### Work task 1
Decide whether each statement agrees with the Townsend v. Yeomans excerpt, answering yes or no and quoting the words of the excerpt that settle it: (a) The Georgia statute was approved on March 28, 1935. (b) The District Court hearing was held before a single judge. (c) All the judges in the District Court agreed on the final decree.
### Work task 2
Proceed with the Townsend v. Yeomans excerpt, writing what comes next after its final sentence.

Townsend v. Yeomans 1937

Decision Date24 May 1937
Docket NumberNo. 781,781
Citation301 U.S. 441,57 S.Ct. 842,81 L.Ed. 1210
PartiesTOWNSEND et al. v. YEOMANS, Atty. Gen. of Georgia, et al. Argued May 3-4, 1937
CourtU.S. Supreme Court

Appeal from the District Court of the United States for the Middle District of Georgia.

Messrs. Robert C. Alston and Wm. Hart Sibley, both of Atlanta, Ga., for appellants.

[Argument of Counsel from page 442 intentionally omitted] Messrs. O. H. Dukes, of Atlanta, Ga., and L. W. Branch, of Quitman, Ga., for appellees.

Mr. Chief Justice HUGHES delivered the opinion of the Court.

This suit was brought by tobacco warehousemen to restrain the enforcement of a statute of Georgia, approved March 28, 1935, fixing maximum charges for handling and selling leaf tobacco. Ga.Laws 1935, pp. 476—478.

The statute was assailed as an arbitrary and capricious exercise of state power, repugnant to the Fourteenth Amendment of the Federal Constitution, and as placing a direct burden upon interstate commerce in violation of the commerce clause. The hearing in the District Court was by three judges (28 U.S.C. § 380 (28 U.S.C.A. § 380)) and, upon findings, of fact and conclusions of law, a final decree was entered dismissing the bill of complaint, one judge dissenting. The case comes here on appeal.

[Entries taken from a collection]
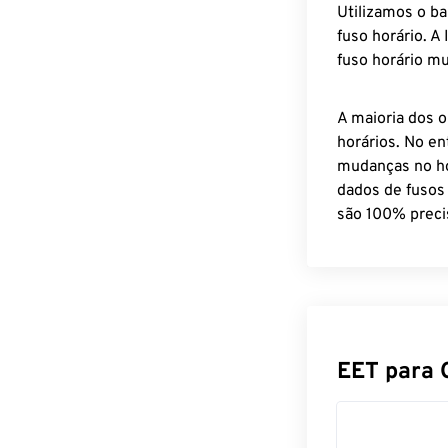
Utilizamos o b
fuso horário. A
fuso horário mu
A maioria dos o
horários. No en
mudanças no ho
dados de fusos
são 100% preci
EET para 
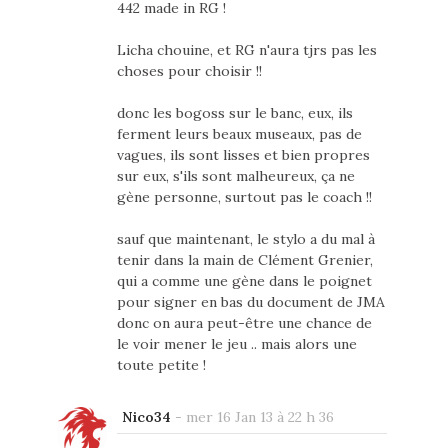
442 made in RG !
Licha chouine, et RG n'aura tjrs pas les
choses pour choisir !!
donc les bogoss sur le banc, eux, ils
ferment leurs beaux museaux, pas de
vagues, ils sont lisses et bien propres
sur eux, s'ils sont malheureux, ça ne
gène personne, surtout pas le coach !!
sauf que maintenant, le stylo a du mal à
tenir dans la main de Clément Grenier,
qui a comme une gène dans le poignet
pour signer en bas du document de JMA
donc on aura peut-être une chance de
le voir mener le jeu .. mais alors une
toute petite !
Nico34
-
mer 16 Jan 13 à 22 h 36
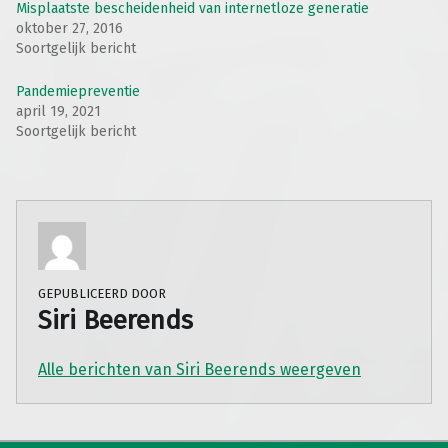
Misplaatste bescheidenheid van internetloze generatie
oktober 27, 2016
Soortgelijk bericht
Pandemiepreventie
april 19, 2021
Soortgelijk bericht
GEPUBLICEERD DOOR
Siri Beerends
Alle berichten van Siri Beerends weergeven
Teruggaan naar de hoofdnavigatie
Berichtnavigatie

### Answer box 1
(a) Yes: "approved March 28, 1935"
(b) No: "The hearing in the District Court was by three judges"
(c) No: "one judge dissenting"

### Answer box 2
The facts found by the District Court with respect to the tobacco industry in Georgia and the nature of the transactions at the warehouses are not in dispute. It appears that this industry is relatively new, beginning in 1917, but by the year 1925 it was becoming well established. The type of tobacco grown in Georgia is the 'bright leaf' which is almost exclusively used in the manufacture of cigarettes. This variety is grown extensively in North Carolina, to a much less extent in South Carolina and Georgia, and to some extent in Virginia, Kentucky, and Tennessee. The acreage planted by the individual farmer in Georgia is comparatively small, but the aggregate acreage is now not only very considerable but is widely distributed over a large area in the southern portion of the state.

The necessity for markets and the early maturity of the tobacco in Georgia presented an opportunity which was early recognized by experienced and skilled warehousemen who were operating in the tobacco belts of North Carolina and other states, where selling seasons began some time after the termination of the selling season in Georgia. With few exceptions, competent warehousemen, and experienced and skilled auctioneers and helpers in handling and selling tobacco are not found in Georgia and must be obtained from other states. There were forty-five warehouses operated in 1935, thirty-nine of which were connected in some capacity with warehouses in North Carolina, Kentucky, Virginia, or Tennessee.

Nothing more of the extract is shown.